Enquête canonique sur le père Thomas PHILIPPE
Frère aîné de Marie-Dominique PHILIPPE, dominicain comme lui, Thomas PHILIPPE est né en 1905. Thomas PHILIPPE est connu pour avoir crée en 1946 la communauté de « l’eau vive » à laquelle viendra se joindre Jean Vanier. Plus tard, en 1964, Jean Vanier fonde « l’Arche » à Trosly et Thomas PHILIPPE devient le prêtre de l’Arche devenant aux yeux de beaucoup le « cofondateur » de l’Arche. Sur la fin de sa vie, Thomas PHILIPPE a été recueilli par son frère dans la communauté St Jean où il est décédé en 1993. Des rumeurs ont circulé dès cette époque au sein de la communauté St Jean sur des faits d’abus sexuels dont s’était rendu coupable le propre frère du fondateur dans les premiers temps de la fondation de l’Arche.
Golias a appris que suite à plusieurs plaintes de victimes, le Vatican avait ouvert une enquête canonique sur le père Thomas PHILIPPE.

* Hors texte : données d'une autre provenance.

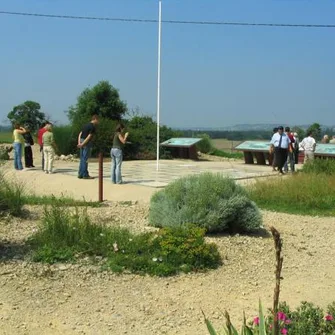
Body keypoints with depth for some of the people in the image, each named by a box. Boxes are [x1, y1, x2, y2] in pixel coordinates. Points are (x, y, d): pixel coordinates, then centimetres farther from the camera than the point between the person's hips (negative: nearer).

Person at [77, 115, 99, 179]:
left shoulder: (86, 125, 17)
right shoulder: (93, 127, -9)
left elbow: (80, 134, 11)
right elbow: (89, 137, -16)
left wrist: (79, 143, 2)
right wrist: (82, 144, -14)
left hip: (82, 143, 8)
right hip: (87, 143, -8)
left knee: (82, 159, 11)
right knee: (85, 159, -5)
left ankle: (80, 174, 14)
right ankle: (85, 175, -1)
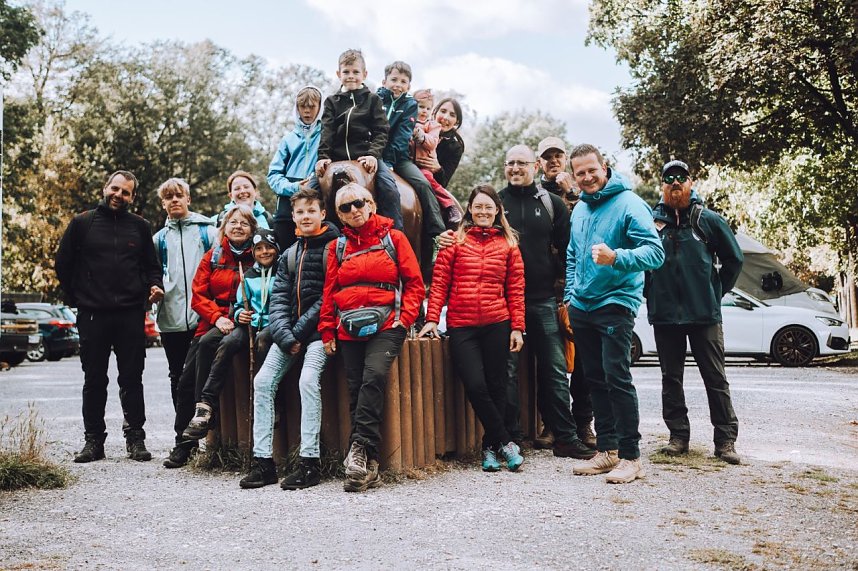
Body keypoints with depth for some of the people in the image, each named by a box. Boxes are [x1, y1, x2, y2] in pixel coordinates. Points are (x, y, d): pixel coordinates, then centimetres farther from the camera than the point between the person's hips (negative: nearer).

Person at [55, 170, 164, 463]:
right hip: (92, 314, 0)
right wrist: (76, 298, 7)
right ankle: (93, 440, 16)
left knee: (132, 378, 5)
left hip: (131, 314, 1)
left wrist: (155, 285, -4)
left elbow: (152, 264, 15)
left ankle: (135, 438, 12)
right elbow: (63, 263, 9)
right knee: (94, 380, 7)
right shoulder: (82, 223, 4)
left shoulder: (139, 226, 9)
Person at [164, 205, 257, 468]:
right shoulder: (212, 257, 14)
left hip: (240, 323, -4)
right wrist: (217, 317, -9)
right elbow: (198, 295, 8)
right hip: (211, 322, 4)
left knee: (207, 343, -34)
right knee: (186, 380, -7)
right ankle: (183, 444, 4)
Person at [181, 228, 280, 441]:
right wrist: (239, 314, -2)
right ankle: (206, 405, -32)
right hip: (251, 325, 4)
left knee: (263, 339, -38)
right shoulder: (248, 275, 18)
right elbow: (239, 304, 21)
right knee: (228, 342, -27)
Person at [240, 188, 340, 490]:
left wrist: (300, 331, -13)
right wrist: (285, 335, -8)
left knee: (308, 380, -26)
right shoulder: (289, 255, 16)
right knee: (262, 381, -6)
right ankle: (263, 460, -2)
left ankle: (310, 461, -19)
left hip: (318, 329, -6)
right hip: (289, 331, 6)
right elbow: (279, 298, 9)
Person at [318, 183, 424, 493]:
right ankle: (367, 465, -1)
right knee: (356, 389, -3)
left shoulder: (393, 238, 8)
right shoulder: (338, 247, 17)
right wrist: (327, 331, 10)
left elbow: (414, 282, 5)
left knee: (374, 375, -26)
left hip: (385, 325, -3)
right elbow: (329, 292, 17)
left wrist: (405, 317, -8)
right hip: (349, 328, 3)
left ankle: (359, 448, -22)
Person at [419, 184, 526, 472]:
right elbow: (439, 281, 2)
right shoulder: (456, 240, 5)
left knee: (496, 386, 4)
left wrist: (517, 327, 2)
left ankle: (490, 447, 18)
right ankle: (505, 442, 5)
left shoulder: (508, 244, 9)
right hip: (461, 327, -1)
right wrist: (432, 318, -5)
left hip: (497, 325, 1)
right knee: (475, 386, -9)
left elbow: (516, 288, 8)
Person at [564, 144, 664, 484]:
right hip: (581, 307, 8)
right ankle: (606, 450, 20)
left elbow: (655, 252, -21)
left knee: (617, 377, -12)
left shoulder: (628, 204, -11)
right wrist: (570, 295, 17)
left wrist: (616, 257, -36)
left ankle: (630, 456, -4)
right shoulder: (579, 209, 13)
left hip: (616, 303, -7)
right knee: (595, 379, 10)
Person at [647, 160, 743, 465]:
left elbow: (734, 259, 9)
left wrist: (717, 292, 7)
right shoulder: (652, 219, 4)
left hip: (704, 313, -1)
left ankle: (726, 439, 8)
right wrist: (649, 293, 7)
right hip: (664, 313, 1)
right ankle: (678, 436, 18)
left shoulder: (708, 219, 3)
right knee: (671, 378, 8)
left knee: (715, 377, 2)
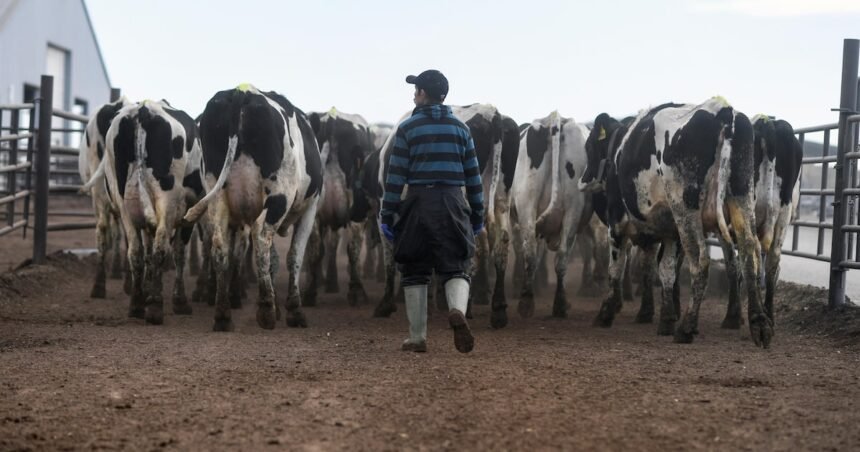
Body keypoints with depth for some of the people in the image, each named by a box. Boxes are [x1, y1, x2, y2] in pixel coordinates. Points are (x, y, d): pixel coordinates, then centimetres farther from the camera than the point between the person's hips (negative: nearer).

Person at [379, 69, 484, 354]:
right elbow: (473, 174, 8)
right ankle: (457, 311, -28)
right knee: (455, 269, 4)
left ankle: (417, 338, 9)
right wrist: (477, 215, 14)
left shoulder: (408, 128, 0)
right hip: (452, 204, 2)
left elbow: (396, 175, -5)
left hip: (418, 204, -1)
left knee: (415, 273, 9)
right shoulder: (460, 128, 9)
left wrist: (387, 215, -2)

Fait troublant, selon une information en provenance de Rome, il existe des analogies dans les prétextes employés par les frères Marie-Dominique et Thomas PHILIPPE pour abuser de leurs victimes, prétextes tirés de la doctrine d’ « amour d’amitié ». La doctrine d’amour d’amitié élaborée par le père Marie-Dominique PHILIPPE à partir d’une analyse personnelle de textes d’Aristote et St Thomas d’Aquin est donc bien à l’origine de faits d’abus sexuels et pas seulement au sein de la communauté St Jean. Au Vatican, que ce soit au niveau de la Congrégation pour la Doctrine de la Foi comme de la Congrégation pour les Instituts de Vie Consacrée, l’inquiétude et l’embarras sont grands.
L’abandon imposé par le Vatican de la doctrine d’amour d’amitié par la communauté St Jean est la condition indispensable pour lutter à l’avenir contre le trop grand nombre d’abus sexuels. Souhaitons que telle sera la mission confiée au futur commissaire pontifical.